The advantage of serverless computing for CIOs & CFOs

Back in the days, a company had to buy expensive physical servers, set those up somewhere in rooms that were outfitted with peripheral subsystems for cooling, ventilation, fire suppression, etc., and then configure each server in order to run their applications. They also had to hire engineers to maintain these bare-metal servers and troubleshoot any issues that could occur along the way.

This entire process of deploying servers, or any other devices, could take days to complete, and required properly allocating capacity since you can’t dynamically add and remove CPUs, RAM, disks, etc. For those living on the bleeding edge the server-based model often proved to be quite inconvenient, very labor-intensive, and entailing high costs (CAPEX vs OPEX).

Starting 2016, cloud computing ushered the era of on-demand virtual machines that you can use to launch online solutions in a matter of minutes instead days or weeks. A bare-metal server runs the host OS and a virtualization layer which produces tens or hundreds of virtual machines. This pool of virtual machines is sharing the CPU cores, RAM, network bandwidth, and disks that are attached to the host computer.

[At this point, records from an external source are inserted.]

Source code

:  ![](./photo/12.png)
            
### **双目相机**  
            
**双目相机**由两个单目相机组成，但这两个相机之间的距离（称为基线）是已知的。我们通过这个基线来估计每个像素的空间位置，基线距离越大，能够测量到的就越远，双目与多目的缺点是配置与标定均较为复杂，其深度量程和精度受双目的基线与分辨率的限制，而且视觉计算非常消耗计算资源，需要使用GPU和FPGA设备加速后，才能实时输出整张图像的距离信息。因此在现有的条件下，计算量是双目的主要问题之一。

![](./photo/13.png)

Since a VM has its own OS, it also has its own kernel which provides for a secure boundary over other VMs running in our host computer. It takes time to launch all of these instances due to the different components that the hypervisor must virtualize and allocate. Moreover, you will have to pay the costs of running your VMs, including idling time when a resource isn’t used at all. And let’s not forget that virtual machines are running a guest operating system that needs updates.

Next step was a smaller virtualized entity called container (Docker, Kubernetes pods). Containers share the physical server’s OS system kernel but do not run a guest OS with its own kernel, unlike a VM. They are primarily used to virtualize and run application libraries and dependencies.

Although a container provides a significantly reduced startup time over a VM, it still has operating costs that you have to cover. The burden of paying active and idle time remains, even if no one is using your containerized application at all.

This is where serverless kicks in. Serverless is in essence a combo of a VM and a container, but in contrast to containerization, serverless uses a small optimized kernel virtualized on top of a kernel-based virtual machine (MicroVM).

Serverless let’s you run code, manage data, even integrate business applications without managing any servers because the CSP will handle these tasks for you.

Speaking about fees, in contrast with VMs and/or containers, serverless services don’t run continuously. A serverless setup will only start when it is invoked, and will afterwards release all computing capacity. This is the reason why serverless architectures are the most cost-effective since you don’t pay for idle time.